The landlord had insisted that he not take anything, but a piece of cake didn’t count. Besides, the greedy pig would never know. Jaime needed a hit on the crack pipe and the sugar from the cake would settle his jangling nerves. He silently cursed the landlord for a moment. He knew why the landlord wanted this family out. Then he could renovate the apartment cheaply and triple the rent. When the tenants rejected what must have been a low offer and other pressures failed, the landlord sent for him. Jaime was known as ‘the torch’ to a few pitiless landlords on the lower east side, whose lust for profit at the expense of decency was aroused by gentrification. He could smell the paper by the pilot light smoldering, so he lit a match, put it to the middle of the paper strip and made sure it was burning both ways. Then he slid out the window to the fire escape and closed it behind him.
 
***
 
Peter and Beth saw the cop get out of the patrol car and beckon to them. They were already getting used to bad news and they could tell from his expression that more was coming.

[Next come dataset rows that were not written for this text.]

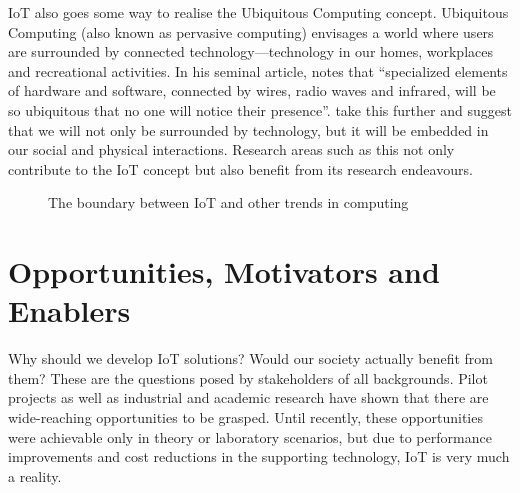   IoT also goes some way to realise the Ubiquitous Computing concept. Ubiquitous Computing (also known as pervasive computing) envisages a world where users are surrounded by connected technology---technology in our homes, workplaces and recreational activities. In his seminal article, \cite{Weiser:1999} notes that ``specialized elements of hardware and software, connected by wires, radio waves and infrared, will be so ubiquitous that no one will notice their presence''. \citet{Lyytinen:2002} take this further and suggest that we will not only be surrounded by technology, but it will be embedded in our social and physical interactions. Research areas such as this not only contribute to the IoT concept but also benefit from its research endeavours.

  \begin{figure}
    \centering
    \caption{The boundary between IoT and other trends in computing}\label{iotRelationship}
  \end{figure}

  \section{Opportunities, Motivators and Enablers}
    Why should we develop IoT solutions? Would our society actually benefit from them? These are the questions posed by stakeholders of all backgrounds. Pilot projects as well as industrial and academic research have shown that there are wide-reaching opportunities to be grasped. Until recently, these opportunities were achievable only in theory or laboratory scenarios, but due to performance improvements and cost reductions in the supporting technology, IoT is very much a reality.

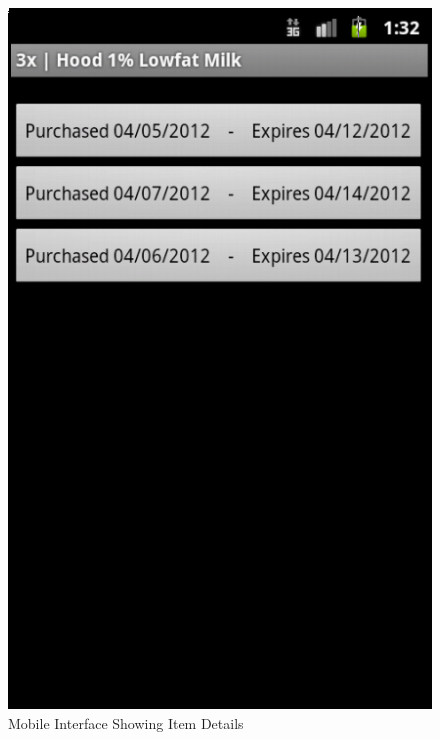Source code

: \documentclass[11pt]{article} %
\begin{document}
\begin{figure}[h!]
\vspace{0.5cm}
\begin{center}
\includegraphics[scale=0.35]{../graphics/mobile_itemDetail}
\caption{Mobile Interface Showing Item Details}
\label{mob3}
\end{center}
\end{figure}
\end{document}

They herded the children in front of them and as they approached, Peter asked the cop
 
apprehensively, "Did you find out how to help us?"
 
Coro was a little embarrassed, "Officer Warren and I’ll take you to an Emergency Assistance Unit."
 
Peter was confused. "What’s that?"
 
"It’s a temporary shelter and they’ll take care of you until you make other arrangements."
 
"Where is it?" Beth asked.
 
"The Bronx."
 
"The Bronx? I don’t want to go there," Peter blurted. "I’ve heard that it’s full of drug dealers and gangs. That’s why we left Detroit, to get away from that element."
 
"There are a lot of nice places in the Bronx. You’ll be all right," Coro said.
***
 
Is there anything you find particularly challenging in your writing?
 
The need for more art in the work process. I tend to be involved with several projects at once. I have to make sure I am giving each project my best and thorough attention. In “Extreme Change” I explore that juncture where humanity meets the inhumane, which we know happens to other people, but could happen to any of us. The challenge is writing on the hard edge of realism, without sinking into overwhelming graphic depiction that distracts from the character life.
 
 
Who is your favorite author and what is it that really strikes you about their work?
 
John Steinbeck has a great sense of the evil men do to others, and the struggle that good people go through to maintain the decency in life. He writes with a powerful awareness of the nature of  American life, especially the oppression the wealthy inflict on the needy, the vulnerable. He also has a wonderful grasp of the comic, a nice supplement to his life and death like novels.
 
 
Do you have to travel much concerning your book(s)?
 
No.
 
 
Do you have any advice for other writers?
 
If you must be a writer, decide what kind, and go for it. Different genres require different skills. Learn what you do best and start with that. Then make sure to grow in your craft.
 
 
Do you have anything specific that you want to say to your readers?
 
I write my novels, poetry, plays and essays for my readers, not for fame or fortune. My fulfillment will come when I have a wide readership who enjoy my work.